There’s a line in the 1999 classic Fight Club, where, in between social commentary of consumer capitalism and toxic masculinity, the lead character mourns that “everything is a copy of a copy.” Far from a throwaway comment, perhaps this was the death rattle for what we used to call “original content.” Although in 2018 where all we really have are copies to begin with, does it even matter?
The answer is a resounding “no.”
Enter Balenciaga. The heritage fashion house has been hailed as an exemplary case of a brand that was able to pivot to internet culture to stay relevant. The meme-able clothes, the outrageous price points and employment of stylist slash Instagram/internet influencer Lotta Volkova all point to a brand that knows how to translate its designs for consumption via digital media.
Balenciaga’s latest campaign dropped just 24 hours after YEEZY and of course, there were cries of “copycat” in the comments, but can you really copy a copy? As Julie Zerbo, the world’s no.1 litigious fashion writer points out, none of this is something we haven’t already seen before.
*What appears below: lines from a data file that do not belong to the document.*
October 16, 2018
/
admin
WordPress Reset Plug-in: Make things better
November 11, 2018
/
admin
Fashion campaigns imitating the paparazzi can be traced back to over a decade ago to Jimmy Choo’s campaign with Nicole Ritchie in 2006.
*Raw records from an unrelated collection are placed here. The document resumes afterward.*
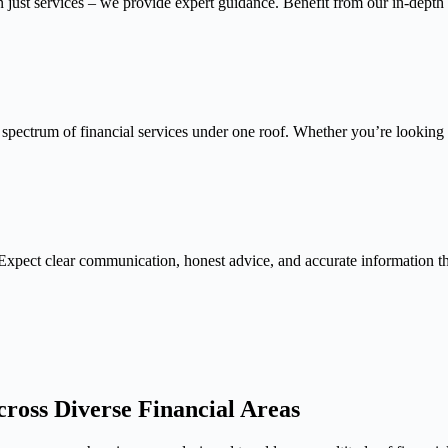
n just services – we provide expert guidance. Benefit from our in-depth
 spectrum of financial services under one roof. Whether you’re looking f
Expect clear communication, honest advice, and accurate information 
ross Diverse Financial Areas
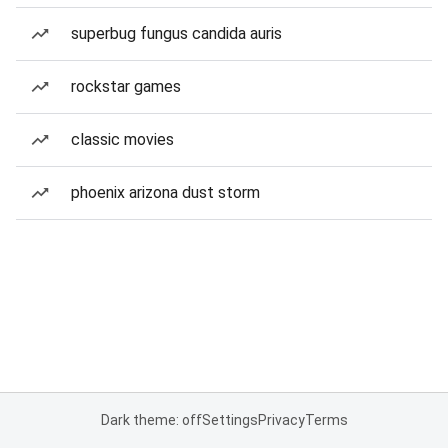
superbug fungus candida auris
rockstar games
classic movies
phoenix arizona dust storm
Dark theme: off
Settings
Privacy
Terms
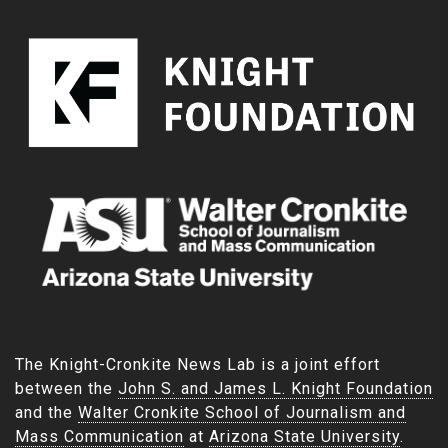
The Knight-Cronkite News Lab is a joint effort
between the
John S. and James L. Knight Foundation
and the
Walter Cronkite School of Journalism and
Mass Communication
at
Arizona State University
.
— Julie Zerbo (@ZerboJulie) January 31, 2018
Even before then, Steven Meisel was appropriating ‘razzi photography for a style story for Vogue Italia in 2005.
Also great: The “Hollywood Style” Steven Meisel editorial for Vogue Italia in Jan. 2005. pic.twitter.com/8HBXoYmZFP
— Julie Zerbo (@ZerboJulie) January 31, 2018
With internet pioneers Kanye, Kim and even Demna Gvasalia of Balenciaga dictating how we view, covet and eventually buy things that we see online, they are essentially designing the new language of advertising and it seems to be working. This new language, which is mostly wordless, speaks in aesthetics, symbols and signals.
Words, the classic tool of the manipulative advertising of yesteryear (remember “Got Milk?”), doesn’t have much to do with the internet age because who needs clumsy, difficult-to-translate-words when you have infinite access to globally recognized images. Words, it seems, are being phased out. The rise of mumblecore rapper Lil Pump and his viral hit “Gucci Gang” confirms that the post-literate age is already upon us.
It’s not really so surprising that in our world of emojis and reaction GIFs that this new language will be entirely image-based. Even less surprising is that it’s engineered to sell us stuff. This return to something not dissimilar to ancient hieroglyphics could be hailed as some kind of digital utopia, but sadly this new system is built around profit and it trickles down just like our economy.
Miss Guided, a UK-based retailer that’s kind of like Forever 21 but for Brits, has just released its latest collection, a stunningly pale imitation of YEEZY Season 6, and available for about 1/10th of the price.